It’s November, which means blanket season is right around the corner. For some of us, that means the fall show circuits are on the horizon too. But bushy winter coats and the show ring don’t always mix.
So it’s time to break out the clippers.
I’ll be the first to admit that I hate to body clip. It’s time consuming and requires a lot of finesse. There’s a lot of bad clip jobs to log before you start getting good at it. Here are seven reasons why body clipping is the absolute worst.
You wear your horse’s hair in places you never thought possible.

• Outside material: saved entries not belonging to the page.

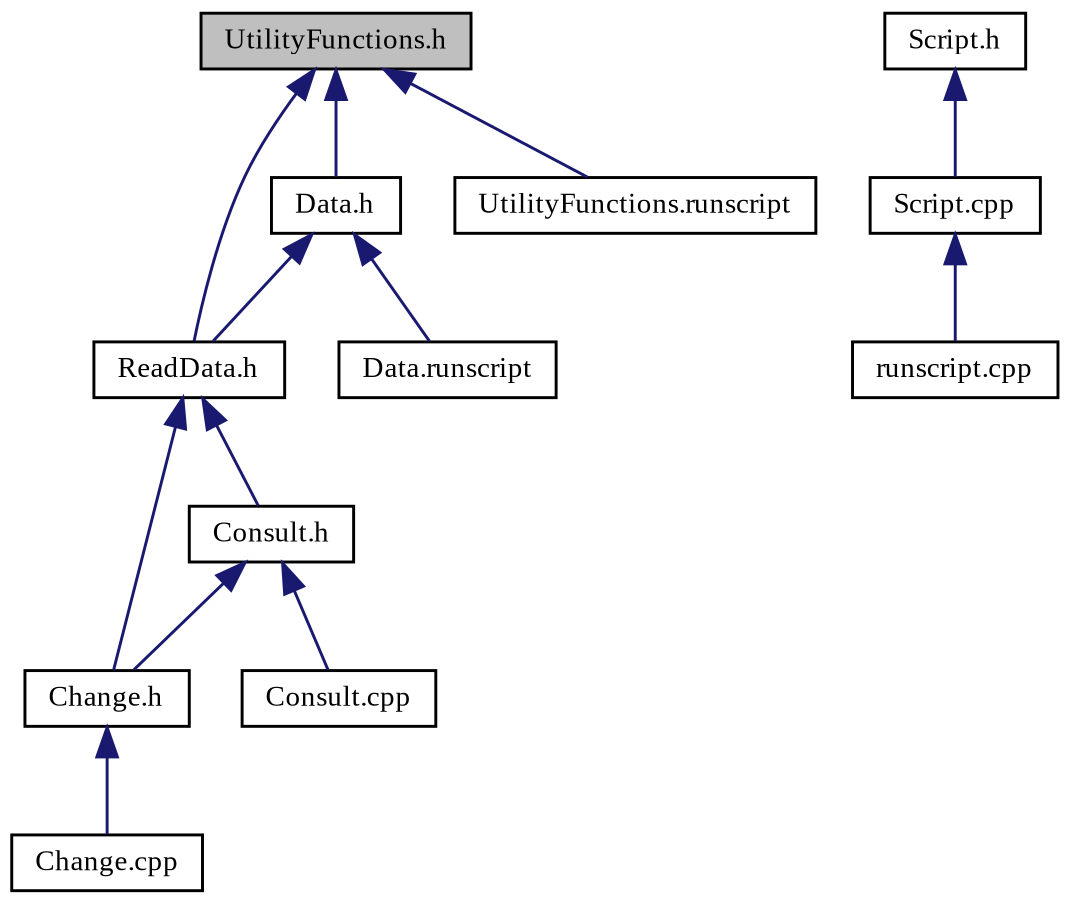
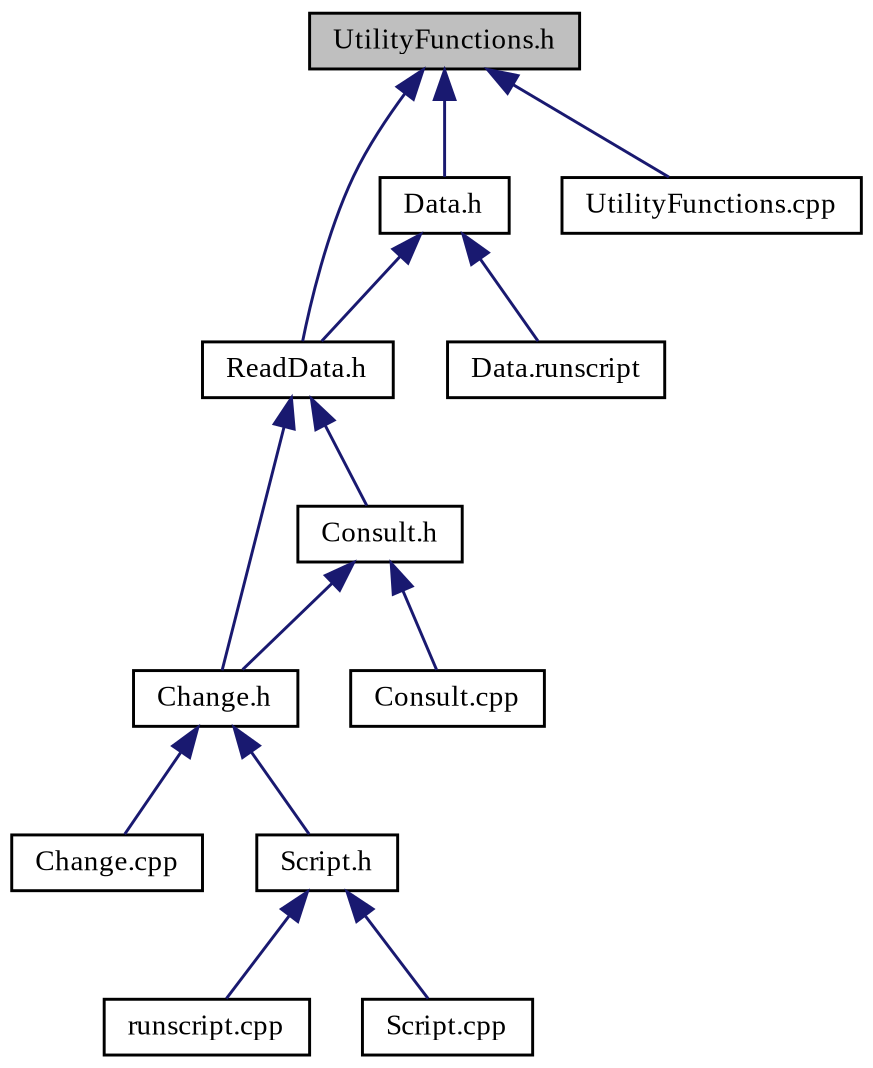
  digraph {
    fontname="Liberation Serif"
    node [color=black fillcolor=white fontname="Liberation Serif" fontsize=10 shape=record style=filled]
    edge [color=midnightblue dir=back fontname="Liberation Serif" fontsize=10 labelfontname=Helvetica labelfontsize=10 style=solid]
    n1 [fillcolor=grey75 fontcolor=black height=0.2 label="UtilityFunctions.h" width=0.4]
    n2 [height=0.2 label="Data.h" width=0.4]
    n3 [height=0.2 label="ReadData.h" width=0.4]
-   n4 [height=0.2 label="UtilityFunctions.runscript" width=0.4]
+   n4 [height=0.2 label="UtilityFunctions.cpp" width=0.4]
    n5 [height=0.2 label="Data.runscript" width=0.4]
    n6 [height=0.2 label="Change.h" width=0.4]
    n7 [height=0.2 label="Consult.h" width=0.4]
    n8 [height=0.2 label="Change.cpp" width=0.4]
    n9 [height=0.2 label="Script.h" width=0.4]
    n10 [height=0.2 label="Consult.cpp" width=0.4]
    n11 [height=0.2 label="runscript.cpp" width=0.4]
    n12 [height=0.2 label="Script.cpp" width=0.4]
    n1 -> n2
    n1 -> n3
    n1 -> n4
    n2 -> n3
    n2 -> n5
    n3 -> n6
    n3 -> n7
    n6 -> n8
+   n6 -> n9
    n7 -> n6
    n7 -> n10
-   n12 -> n11
+   n9 -> n11
    n9 -> n12
  }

You know what I’m talking about. An hour into the body clip and you’ve got mini horse hairs in every crevice, down your chest and in your bra, in your pants (how???) and all over your face.
One word: ARMPIT
The dreaded armpit. There is no easy and effective way to clip this floppy, foldable skin crevice. I always hope that the judge doesn’t notice the dark patchy, hairy spots next to my girth.
All it takes is one fly and a head toss and !%#$, there goes half the forelock.
Seriously. Everything is going fine. You’re almost done with the entire clip job and then this happens.
There’s no hiding the mess ups.
Respect the clip job. You can fake it ’til you make it in a lot of things, but not when body clipping a horse. Respect those working students and grooms out there who are total pros at this. Every horse they touch with a pair of shears look sleek and flawless. They worked hard to be good at this.
The twitch is your best friend.
This is no time for some silly Duct Tape Facebook gimmick. Learn how to use a twitch and never look back.
Body clipping is not the time to be cheap.
Just buy the damn expensive clippers. You’ll thank me later.
When all else fails, wait a couple of weeks and try again.
Think of your horse’s furry body as a canvas. Don’t like this month’s version of a clip? Wait a couple of weeks for the hair to grow back and you can try it all over again.